_ABOUT THIS EXERCISE_
Please display each line in the entries below that contains the word "What".

** RECORDS PROVIDED follows **

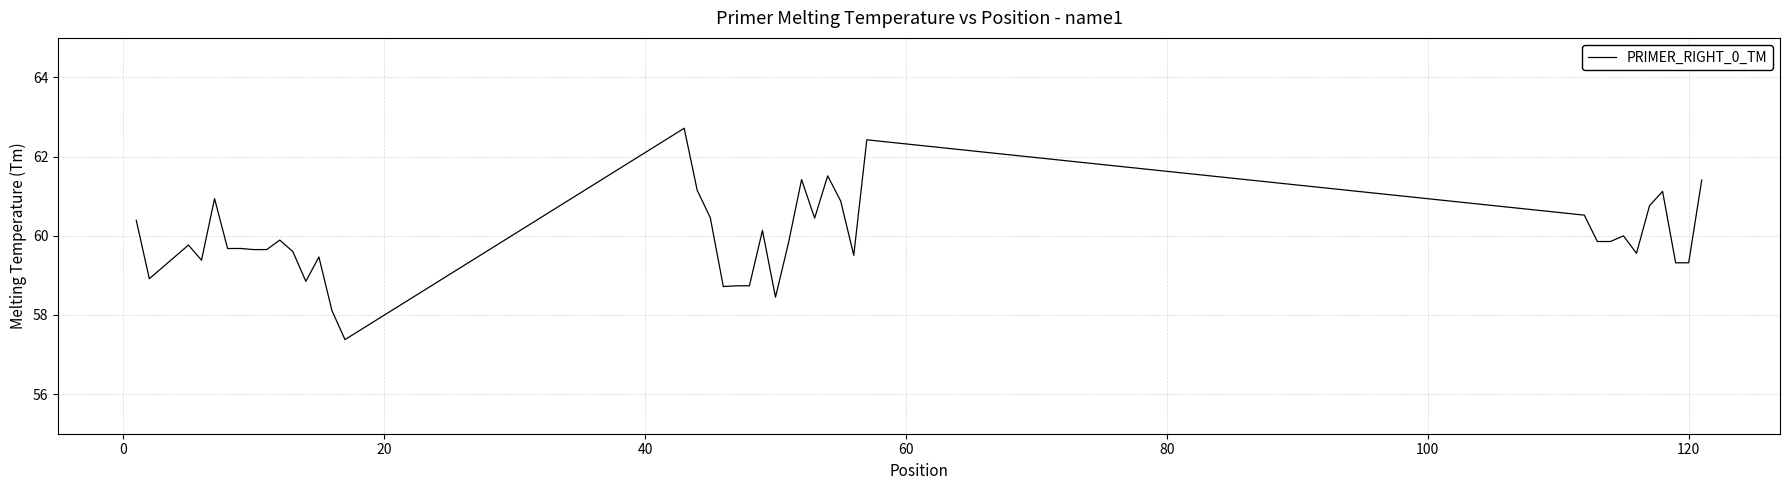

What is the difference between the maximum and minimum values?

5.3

** End of RECORDS PROVIDED **
** RECORDS PROVIDED follows **

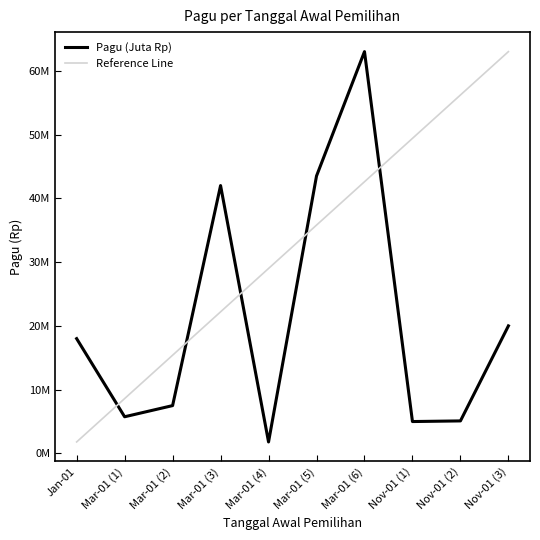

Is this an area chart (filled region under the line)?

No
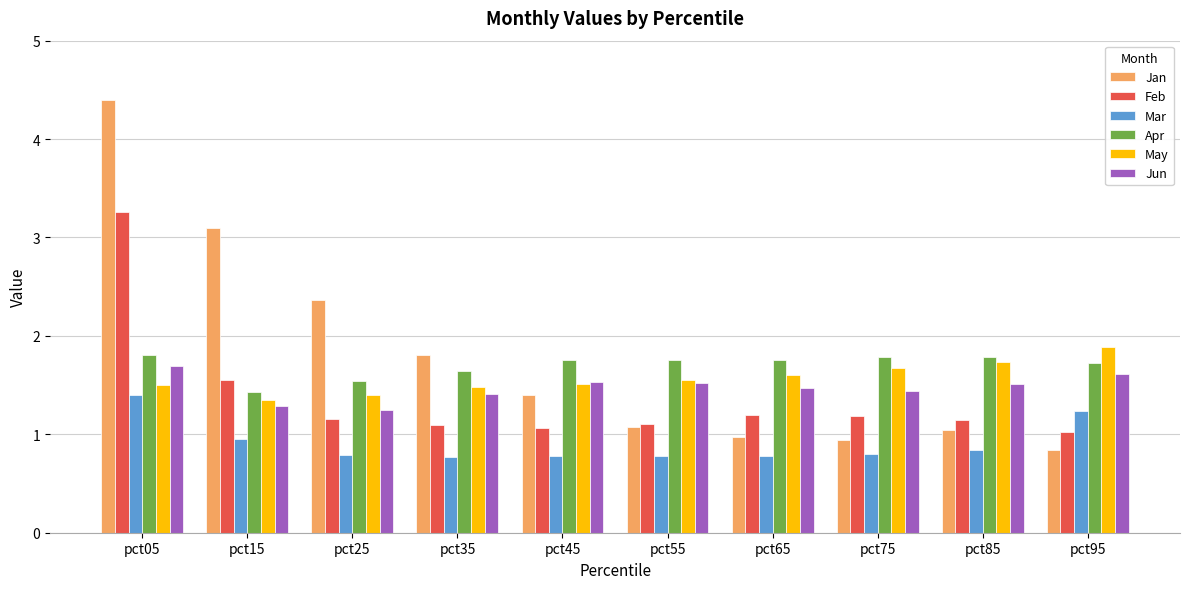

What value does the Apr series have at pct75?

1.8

** End of RECORDS PROVIDED **

_SOLUTION TO THIS TASK_
What is the difference between the maximum and minimum values?
What value does the Apr series have at pct75?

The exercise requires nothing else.